319. A graph is described below.
For a body moving in circles of different radii at the same speed \(v\), a graph is plotted between centripetal acceleration \(a_c\) on the vertical axis and \(\frac{1}{r}\) on the horizontal axis.
The graph should be:
ⓐ. a straight line through the origin with slope \(v\)
ⓑ. a curve through the origin proportional to \(r^2\)
ⓒ. a horizontal line through \(a_c=v^2\)
ⓓ. a straight line through the origin, slope \(v^2\)
Correct Answer: a straight line through the origin, slope \(v^2\)
Explanation: The centripetal acceleration is \(a_c=\frac{v^2}{r}\). If \(v\) is constant, then \(v^2\) is constant. This relation can be written as \(a_c=v^2\left(\frac{1}{r}\right)\). Therefore, a graph of \(a_c\) against \(\frac{1}{r}\) is a straight line through the origin. Its slope is the coefficient of \(\frac{1}{r}\), which is \(v^2\).

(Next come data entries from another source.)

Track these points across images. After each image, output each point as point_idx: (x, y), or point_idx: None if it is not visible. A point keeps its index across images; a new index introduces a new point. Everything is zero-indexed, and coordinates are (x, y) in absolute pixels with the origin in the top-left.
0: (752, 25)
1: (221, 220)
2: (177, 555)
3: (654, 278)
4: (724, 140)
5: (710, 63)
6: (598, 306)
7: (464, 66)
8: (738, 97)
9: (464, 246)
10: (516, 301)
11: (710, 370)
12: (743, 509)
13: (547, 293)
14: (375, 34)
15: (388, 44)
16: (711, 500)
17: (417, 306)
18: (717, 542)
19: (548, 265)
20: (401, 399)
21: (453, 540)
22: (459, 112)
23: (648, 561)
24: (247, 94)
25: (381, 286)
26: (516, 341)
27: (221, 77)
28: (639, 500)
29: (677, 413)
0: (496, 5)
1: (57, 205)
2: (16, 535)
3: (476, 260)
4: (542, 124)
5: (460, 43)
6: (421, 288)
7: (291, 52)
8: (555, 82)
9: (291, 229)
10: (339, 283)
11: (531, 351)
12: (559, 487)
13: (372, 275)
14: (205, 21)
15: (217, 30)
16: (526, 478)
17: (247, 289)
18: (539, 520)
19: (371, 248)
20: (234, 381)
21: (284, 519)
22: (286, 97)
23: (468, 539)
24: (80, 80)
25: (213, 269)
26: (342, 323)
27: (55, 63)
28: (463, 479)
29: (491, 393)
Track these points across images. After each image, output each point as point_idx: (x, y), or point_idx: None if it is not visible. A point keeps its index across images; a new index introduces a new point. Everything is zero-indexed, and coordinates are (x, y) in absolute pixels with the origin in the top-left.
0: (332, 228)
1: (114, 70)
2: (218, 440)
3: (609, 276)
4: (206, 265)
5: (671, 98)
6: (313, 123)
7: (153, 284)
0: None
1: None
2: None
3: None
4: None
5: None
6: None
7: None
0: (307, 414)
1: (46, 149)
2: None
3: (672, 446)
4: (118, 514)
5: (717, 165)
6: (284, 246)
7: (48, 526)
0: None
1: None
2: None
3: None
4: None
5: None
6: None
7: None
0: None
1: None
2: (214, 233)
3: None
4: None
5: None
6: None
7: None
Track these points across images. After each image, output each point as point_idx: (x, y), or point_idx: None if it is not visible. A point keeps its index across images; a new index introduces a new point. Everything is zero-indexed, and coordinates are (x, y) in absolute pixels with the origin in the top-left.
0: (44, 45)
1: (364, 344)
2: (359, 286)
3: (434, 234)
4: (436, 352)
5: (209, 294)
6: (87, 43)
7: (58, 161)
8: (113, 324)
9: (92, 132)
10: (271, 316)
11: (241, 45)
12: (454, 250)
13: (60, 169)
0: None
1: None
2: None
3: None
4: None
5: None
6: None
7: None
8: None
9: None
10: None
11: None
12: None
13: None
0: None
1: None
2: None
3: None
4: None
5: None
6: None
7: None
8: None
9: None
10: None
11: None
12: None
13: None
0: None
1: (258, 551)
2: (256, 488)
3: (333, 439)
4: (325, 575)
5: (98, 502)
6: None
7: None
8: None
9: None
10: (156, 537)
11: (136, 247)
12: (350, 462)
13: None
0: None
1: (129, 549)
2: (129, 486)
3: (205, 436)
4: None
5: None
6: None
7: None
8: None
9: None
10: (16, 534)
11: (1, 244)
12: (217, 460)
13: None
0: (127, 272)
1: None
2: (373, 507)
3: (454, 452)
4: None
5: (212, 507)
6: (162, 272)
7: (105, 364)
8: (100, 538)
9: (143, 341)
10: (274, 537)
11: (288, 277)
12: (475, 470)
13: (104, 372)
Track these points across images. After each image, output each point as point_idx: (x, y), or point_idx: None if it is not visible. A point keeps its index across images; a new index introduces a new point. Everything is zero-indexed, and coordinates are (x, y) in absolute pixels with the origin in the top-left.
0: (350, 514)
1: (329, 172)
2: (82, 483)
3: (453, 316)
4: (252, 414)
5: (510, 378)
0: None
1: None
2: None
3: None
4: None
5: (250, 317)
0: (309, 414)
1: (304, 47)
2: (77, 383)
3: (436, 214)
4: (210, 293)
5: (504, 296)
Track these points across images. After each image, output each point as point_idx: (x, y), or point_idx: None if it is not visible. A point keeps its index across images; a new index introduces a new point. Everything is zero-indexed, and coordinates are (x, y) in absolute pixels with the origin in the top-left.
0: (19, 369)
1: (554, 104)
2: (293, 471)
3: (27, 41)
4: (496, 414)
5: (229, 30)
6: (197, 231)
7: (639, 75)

320. In uniform circular motion, the velocity and centripetal acceleration at any point are:
ⓐ. parallel in the same direction
ⓑ. parallel in opposite directions
ⓒ. perpendicular to each other
ⓓ. both zero
Correct Answer: perpendicular to each other
Explanation: The velocity of a body in circular motion is tangential to the path. The centripetal acceleration is directed along the radius toward the centre. A tangent to a circle is perpendicular to the radius at the point of contact. Therefore, velocity and centripetal acceleration are perpendicular at every point in uniform circular motion. This perpendicular acceleration changes the direction of velocity without changing its magnitude.